This suggestion is coming up with increasing frequency in various forms; one of my colleagues expressed amazement this morning that we don't already do this - he'd spent the morning cleaning up after an abusive comment-author, only to find this person had kept right on leaving abusive comments the whole while.
Journeyman and Catija have suggested a couple of ways in which this might be problematic, but in truth we need not speculate: such an automatic-ban system already exists in Chat!
...this system is not exactly well-loved. While I don't think it's as bad as folks make it out to be, it's hard to ignore the fact that it often has the opposite effect from what is desired: abuse-banned folks often come back angrier and more abusive than when they left.
Of course, comments aren't supposed to be chat. But that raises an important question...
Why aren't we rate-limiting comments based on how they're used?
If the intent of comments isn't to chat up other users all day long, then why does the system allow them to be used this way?
- Some users are in the habit of leaving dozens, even hundreds of comments on dozens or even hundreds of posts... Every day.
- Some users are in the habit of conducting long, detailed back and forth conversations in comments under their posts.
- Some users regularly leave multiple comments back-to-back under the same post.
- Some users do all of the above even when 50-75% or more of their comments are deleted on a regular basis.
...and the system does very little to discourage any of this. There's a tiny bit of rate-limiting in terms of how fast you can post comments, but nothing stopping you from posting just a bit slower than that all day long, every day, on as many posts as you wish to.
For a moderator, the only options for handling persistent comment abuse are:
- Suspend the user from the site
- Do nothing.
- Laugh madly while the world burns (functionally equivalent to #2)
So from a user's perspective, they get absolutely no pushback at all until suddenly all of their privileges are gone... And on larger sites where comments can readily go unnoticed, this may take months or even years.
In essence, the system and UI facilitate - even encourage - abuse, even while flaggers and moderators are expected to stop it.
Proposed rate-limits
Instead of automatic bans, I'd suggest something like this:
Limit everyone to some number of comments per day and some smaller number of posts on which they can leave comments. Let's say... 100 comments / day and 50 commented posts / day by default.

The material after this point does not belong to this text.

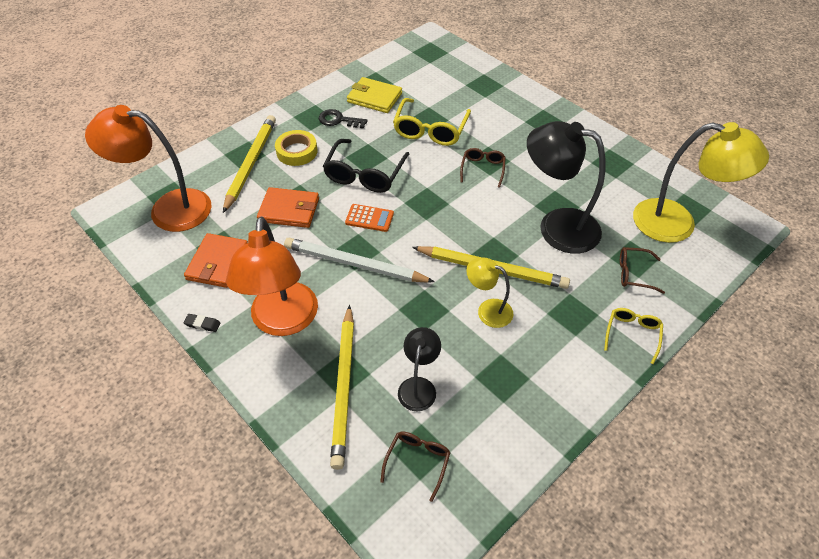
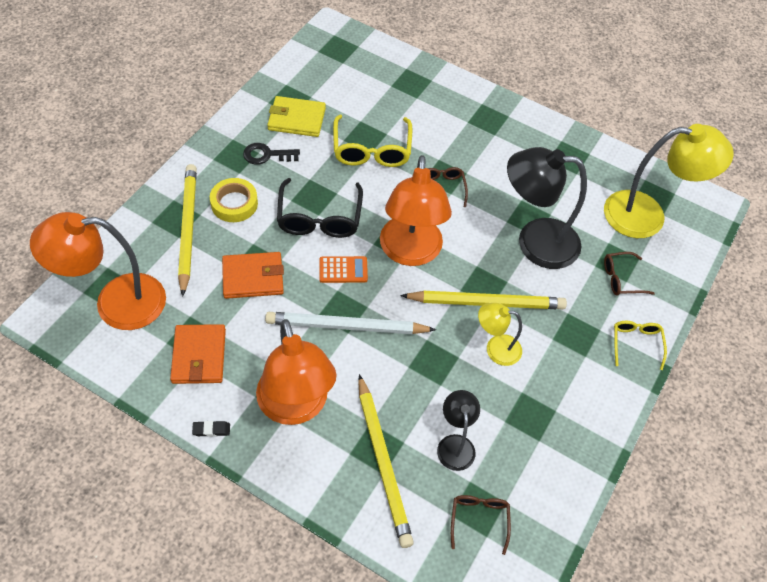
camera: 20 degrees left, 5 degrees up
(435, 215) = (410, 252): none -> orange lamp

Reduce both of these limits severely if the % of deleted comments for a given user exceeds some nominal threshold over the past week. For the sake of discussion, let's say anything over 20% gets you knocked back to 20/10, and anything over 50% puts you at 2/1. Yeah. If more'n half of your comments get deleted, you only get to post two comments on at most one post per day.
For the purpose of these tests, ignore auto-generated comments (duplicates, canned off-topic reasons, review deletion comments) - those are supposed to be deleted in many cases.
Show the number of remaining comments below the comment form whenever a user starts to compose a comment.
My prediction is that this system would dramatically reduce the number of noisy, snarky, rude comments even for people who never hit the limit, simply by making it obvious that they're using up a limited resource.
But for those determined to push forward, it would add real teeth to flaggers' and moderators' cleanup efforts by drastically reducing authors' ability to generate huge numbers of worthless comments.